-- Begin GIVEN RECORDS --

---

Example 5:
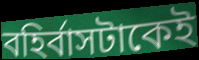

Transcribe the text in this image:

বহির্বাসটাকেই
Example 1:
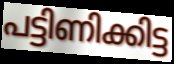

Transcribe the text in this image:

പട്ടിണിക്കിട്ട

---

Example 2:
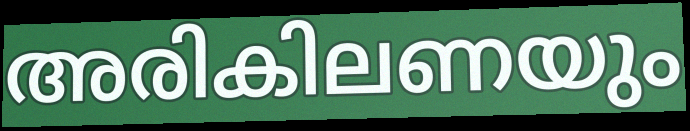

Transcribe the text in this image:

അരികിലണയും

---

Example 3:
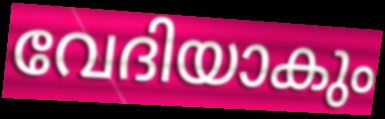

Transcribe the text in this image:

വേദിയാകും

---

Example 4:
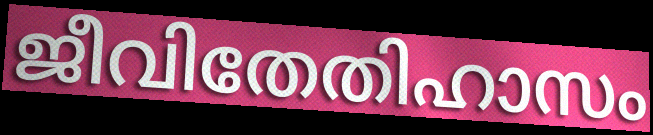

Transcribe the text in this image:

ജീവിതേതിഹാസം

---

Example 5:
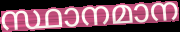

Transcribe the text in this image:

സ്ഥാനമാന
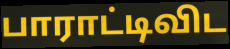
பாராட்டிவிட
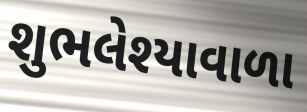
શુભલેશ્યાવાળા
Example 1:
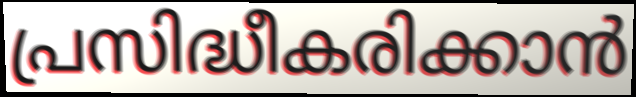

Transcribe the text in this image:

പ്രസിദ്ധീകരിക്കാൻ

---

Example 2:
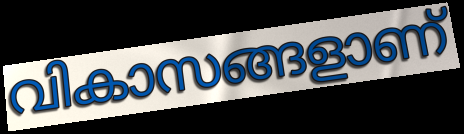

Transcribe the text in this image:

വികാസങ്ങളാണ്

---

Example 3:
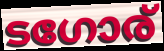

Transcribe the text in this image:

ടഗോര്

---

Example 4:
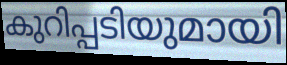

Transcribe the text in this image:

കുറിപ്പടിയുമായി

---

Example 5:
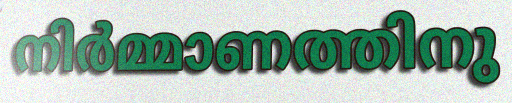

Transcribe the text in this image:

നിർമ്മാണത്തിനു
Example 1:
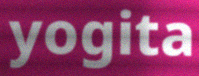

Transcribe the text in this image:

yogita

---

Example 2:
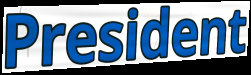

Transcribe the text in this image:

President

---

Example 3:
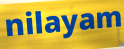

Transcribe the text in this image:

nilayam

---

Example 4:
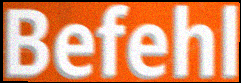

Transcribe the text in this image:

Befehl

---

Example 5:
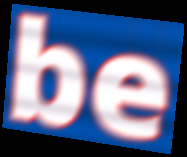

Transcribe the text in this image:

be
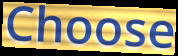
Choose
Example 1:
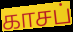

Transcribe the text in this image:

காசப்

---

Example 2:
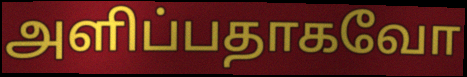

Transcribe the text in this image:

அளிப்பதாகவோ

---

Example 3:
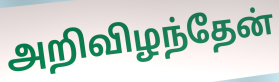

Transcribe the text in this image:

அறிவிழந்தேன்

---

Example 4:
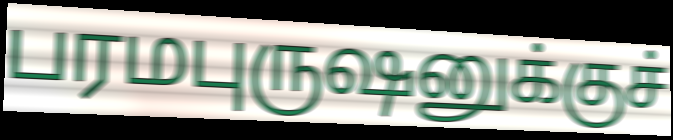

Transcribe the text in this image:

பரமபுருஷனுக்குச்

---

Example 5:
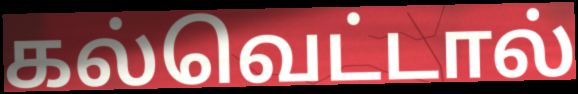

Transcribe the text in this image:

கல்வெட்டால்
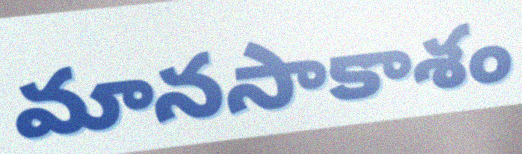
మానసాకాశం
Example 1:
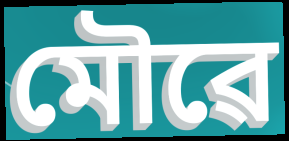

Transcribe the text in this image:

মৌৱে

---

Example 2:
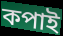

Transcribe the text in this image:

কপাই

-- End GIVEN RECORDS --

- [EXERCISE DIRECTIONS] Update all the entries, replacing "Transcribe" with "Write out" and keeping everything else the same. Leave the pictures out of your answer.

- [SOLUTION TO THIS TASK]
---

Example 5:

Write out the text in this image:

বহির্বাসটাকেই
Example 1:

Write out the text in this image:

പട്ടിണിക്കിട്ട

---

Example 2:

Write out the text in this image:

അരികിലണയും

---

Example 3:

Write out the text in this image:

വേദിയാകും

---

Example 4:

Write out the text in this image:

ജീവിതേതിഹാസം

---

Example 5:

Write out the text in this image:

സ്ഥാനമാന
பாராட்டிவிட
શુભલેશ્યાવાળા
Example 1:

Write out the text in this image:

പ്രസിദ്ധീകരിക്കാൻ

---

Example 2:

Write out the text in this image:

വികാസങ്ങളാണ്

---

Example 3:

Write out the text in this image:

ടഗോര്

---

Example 4:

Write out the text in this image:

കുറിപ്പടിയുമായി

---

Example 5:

Write out the text in this image:

നിർമ്മാണത്തിനു
Example 1:

Write out the text in this image:

yogita

---

Example 2:

Write out the text in this image:

President

---

Example 3:

Write out the text in this image:

nilayam

---

Example 4:

Write out the text in this image:

Befehl

---

Example 5:

Write out the text in this image:

be
Choose
Example 1:

Write out the text in this image:

காசப்

---

Example 2:

Write out the text in this image:

அளிப்பதாகவோ

---

Example 3:

Write out the text in this image:

அறிவிழந்தேன்

---

Example 4:

Write out the text in this image:

பரமபுருஷனுக்குச்

---

Example 5:

Write out the text in this image:

கல்வெட்டால்
మానసాకాశం
Example 1:

Write out the text in this image:

মৌৱে

---

Example 2:

Write out the text in this image:

কপাই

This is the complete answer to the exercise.